[Opening RECORDS PROVIDED section]

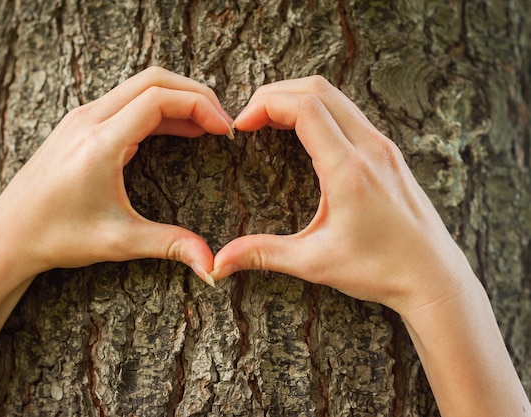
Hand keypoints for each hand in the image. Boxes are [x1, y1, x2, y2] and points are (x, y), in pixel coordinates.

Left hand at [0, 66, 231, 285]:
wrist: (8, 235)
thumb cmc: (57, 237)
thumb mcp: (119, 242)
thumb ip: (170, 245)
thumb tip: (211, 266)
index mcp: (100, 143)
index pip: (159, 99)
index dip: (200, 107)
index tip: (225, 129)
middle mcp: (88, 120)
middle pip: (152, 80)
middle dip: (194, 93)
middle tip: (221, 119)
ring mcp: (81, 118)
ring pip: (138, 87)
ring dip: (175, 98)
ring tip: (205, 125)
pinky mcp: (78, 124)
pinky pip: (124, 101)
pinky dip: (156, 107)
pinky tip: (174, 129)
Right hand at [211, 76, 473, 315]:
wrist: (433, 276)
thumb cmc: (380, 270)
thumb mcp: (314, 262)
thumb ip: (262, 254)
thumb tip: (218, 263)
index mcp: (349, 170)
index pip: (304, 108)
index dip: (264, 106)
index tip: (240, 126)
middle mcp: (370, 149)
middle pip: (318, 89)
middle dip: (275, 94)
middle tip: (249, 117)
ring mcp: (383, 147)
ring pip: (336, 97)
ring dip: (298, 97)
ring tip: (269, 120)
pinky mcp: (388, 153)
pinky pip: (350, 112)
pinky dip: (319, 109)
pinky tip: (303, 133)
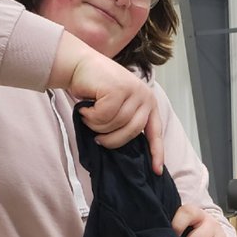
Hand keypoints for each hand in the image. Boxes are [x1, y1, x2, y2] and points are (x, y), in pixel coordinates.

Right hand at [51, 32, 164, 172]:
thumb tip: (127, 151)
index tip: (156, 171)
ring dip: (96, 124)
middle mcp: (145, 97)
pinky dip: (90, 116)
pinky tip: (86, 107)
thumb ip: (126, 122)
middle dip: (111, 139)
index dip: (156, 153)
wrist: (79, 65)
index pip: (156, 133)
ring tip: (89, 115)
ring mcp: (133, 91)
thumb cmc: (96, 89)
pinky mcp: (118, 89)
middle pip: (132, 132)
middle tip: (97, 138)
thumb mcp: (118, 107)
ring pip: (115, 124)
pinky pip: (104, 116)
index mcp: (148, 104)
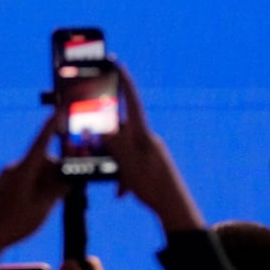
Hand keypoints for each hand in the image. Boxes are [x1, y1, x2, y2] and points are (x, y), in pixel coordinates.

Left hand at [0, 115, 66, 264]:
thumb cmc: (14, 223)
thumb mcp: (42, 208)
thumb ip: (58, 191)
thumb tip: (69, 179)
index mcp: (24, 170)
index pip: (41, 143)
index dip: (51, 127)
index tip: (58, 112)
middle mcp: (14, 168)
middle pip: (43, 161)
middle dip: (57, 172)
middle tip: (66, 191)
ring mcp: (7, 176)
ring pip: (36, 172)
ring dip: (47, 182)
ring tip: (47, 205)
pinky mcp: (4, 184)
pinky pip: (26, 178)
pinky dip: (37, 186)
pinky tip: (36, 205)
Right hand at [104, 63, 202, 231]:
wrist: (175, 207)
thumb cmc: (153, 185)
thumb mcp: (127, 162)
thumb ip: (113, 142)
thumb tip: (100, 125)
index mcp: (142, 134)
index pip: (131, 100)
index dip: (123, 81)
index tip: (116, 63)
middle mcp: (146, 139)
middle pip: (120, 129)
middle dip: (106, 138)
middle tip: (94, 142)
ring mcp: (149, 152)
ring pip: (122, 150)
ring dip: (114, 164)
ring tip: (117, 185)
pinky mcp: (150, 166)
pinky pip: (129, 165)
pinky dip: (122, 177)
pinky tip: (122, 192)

[Closing RECORDS PROVIDED section]
[Opening RECORDS PROVIDED section]

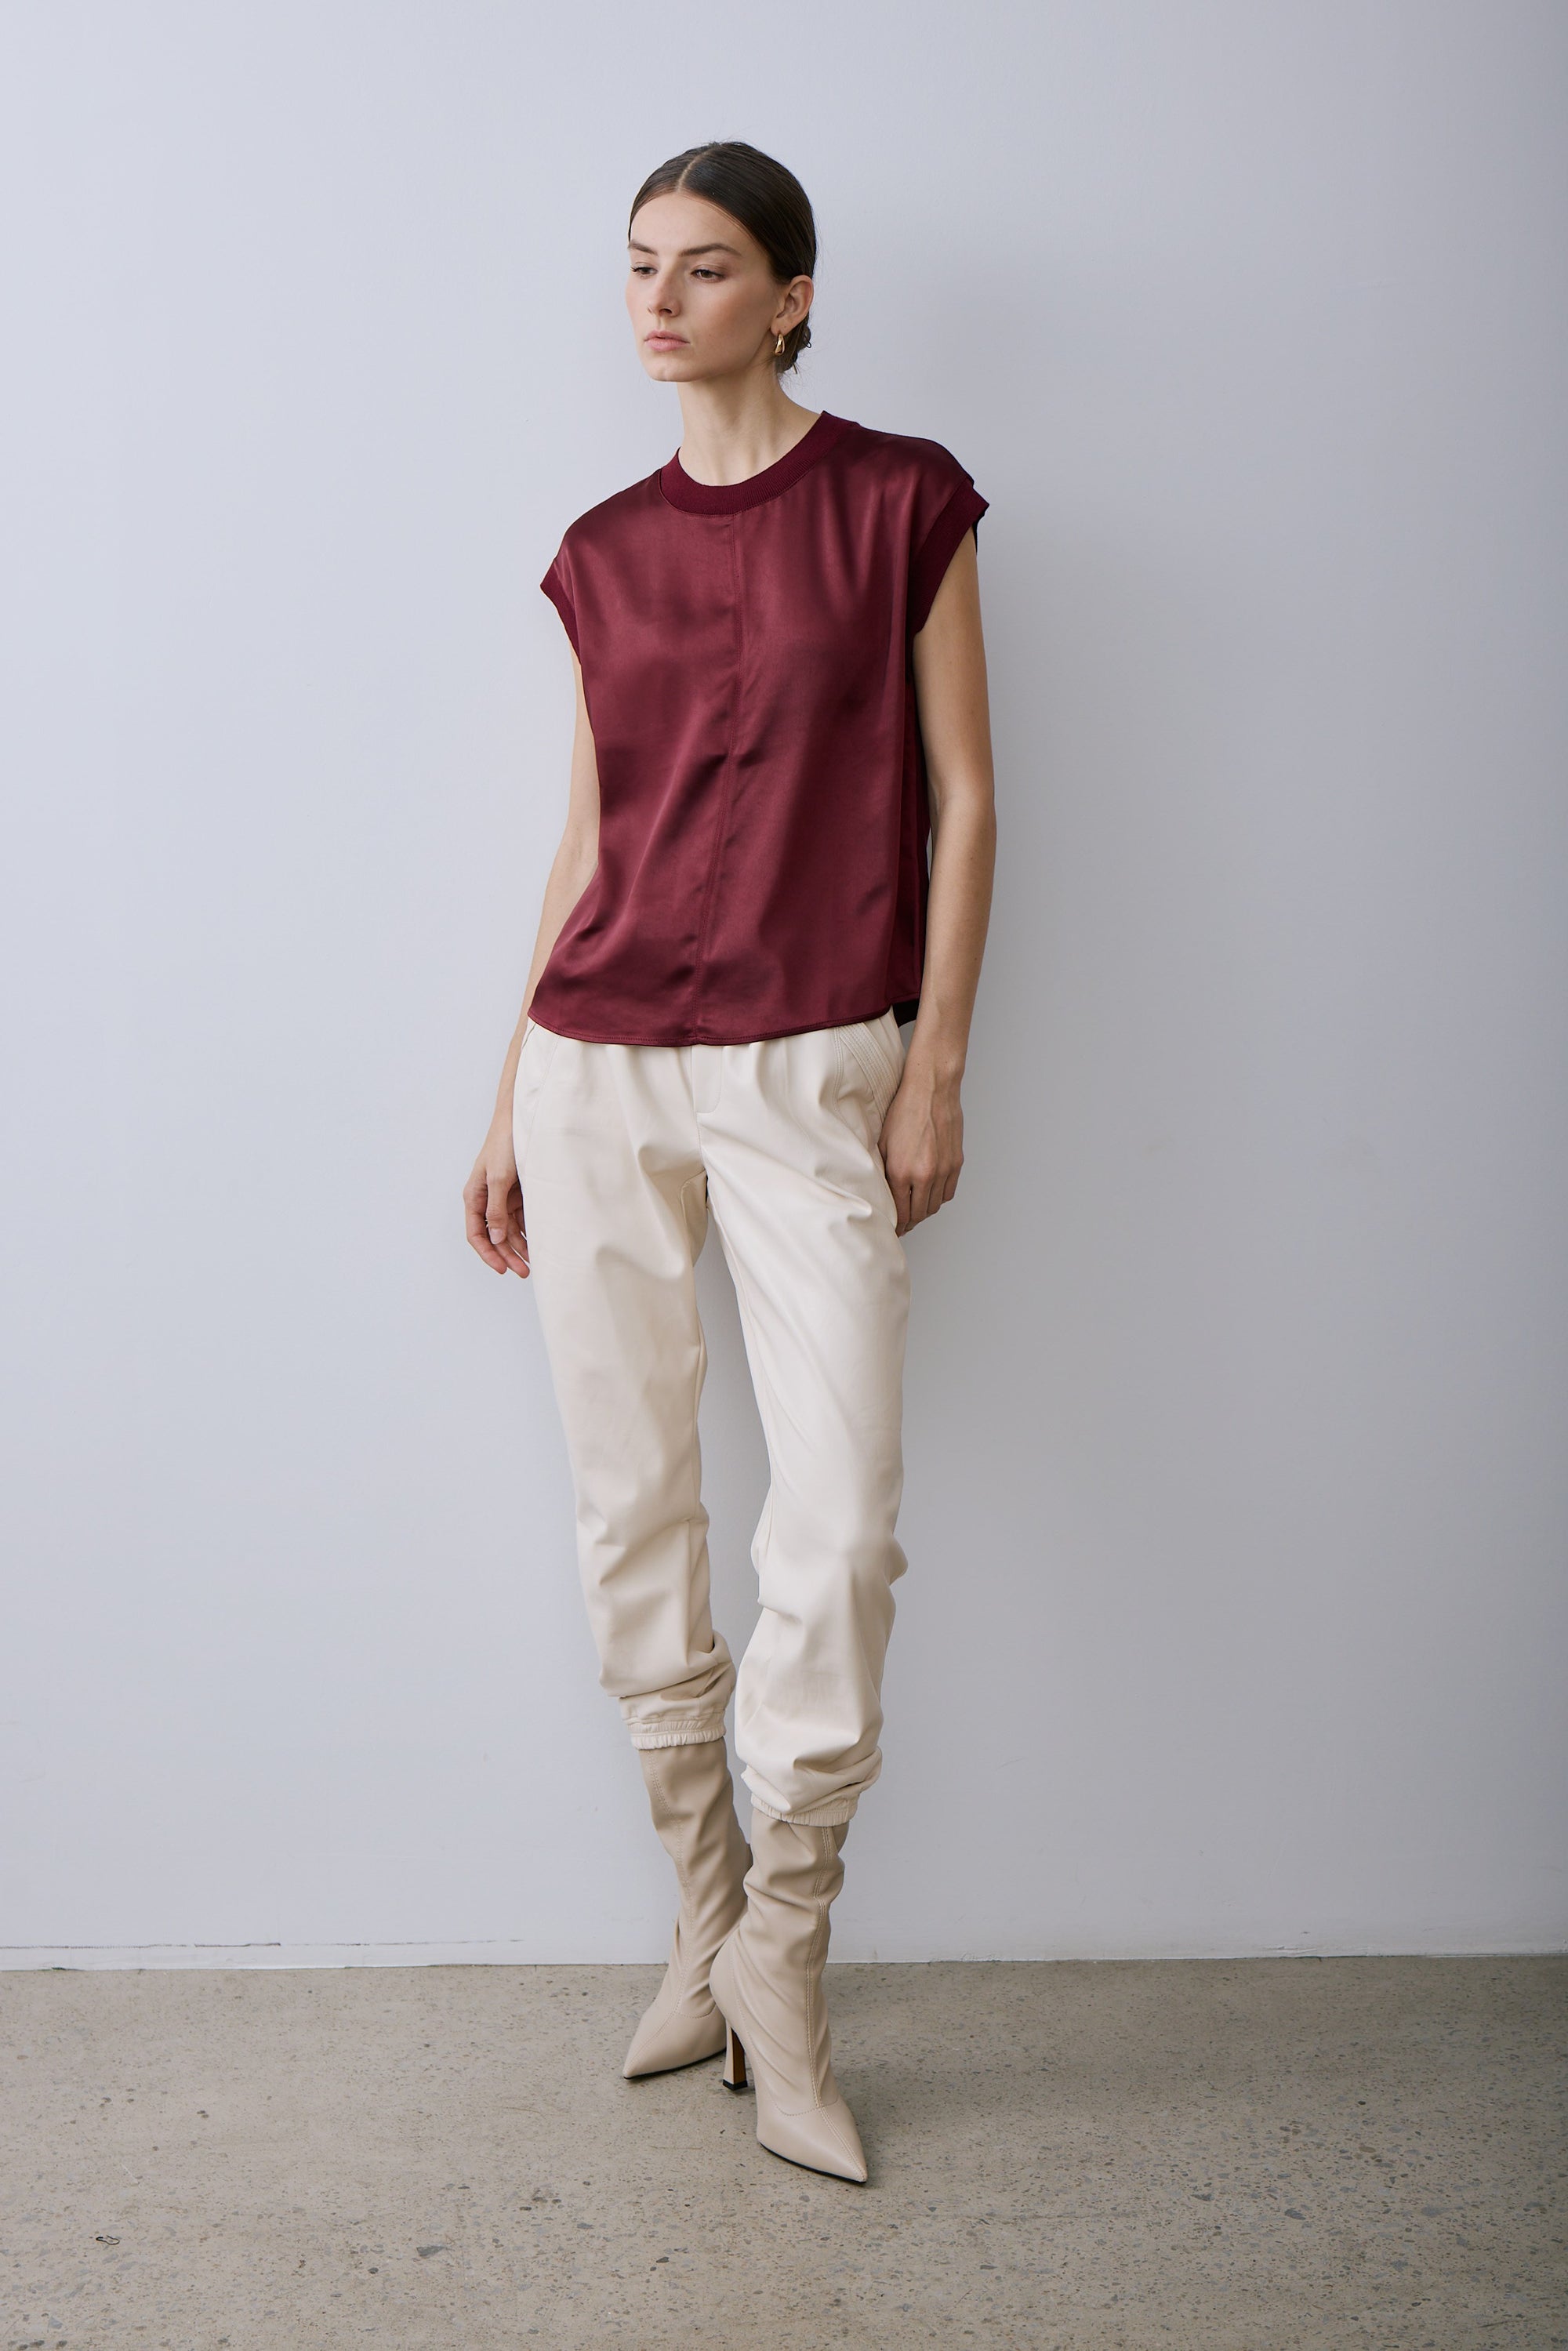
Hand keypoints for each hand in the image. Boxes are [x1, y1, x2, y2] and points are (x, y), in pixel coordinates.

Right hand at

[Closing RECORDS PROVIDED section]

ASSIGNED TASK » Only one stretch of the entries above is wanted: the lines from the one containing "index mcp: (100, 143)" through the one containing "pinky mcp: (78, 124)". Please reproduce it exactly.

REPLY »
index mcp: (100, 143)
index pip: (159, 99)
index dip: (200, 107)
index tip: (225, 129)
middle mcp: (88, 120)
middle pip: (152, 80)
middle dip: (194, 93)
middle tip: (221, 119)
ring mcp: (81, 118)
ring pip: (138, 87)
ring dip: (175, 98)
ring tip: (205, 125)
pinky mcp: (78, 124)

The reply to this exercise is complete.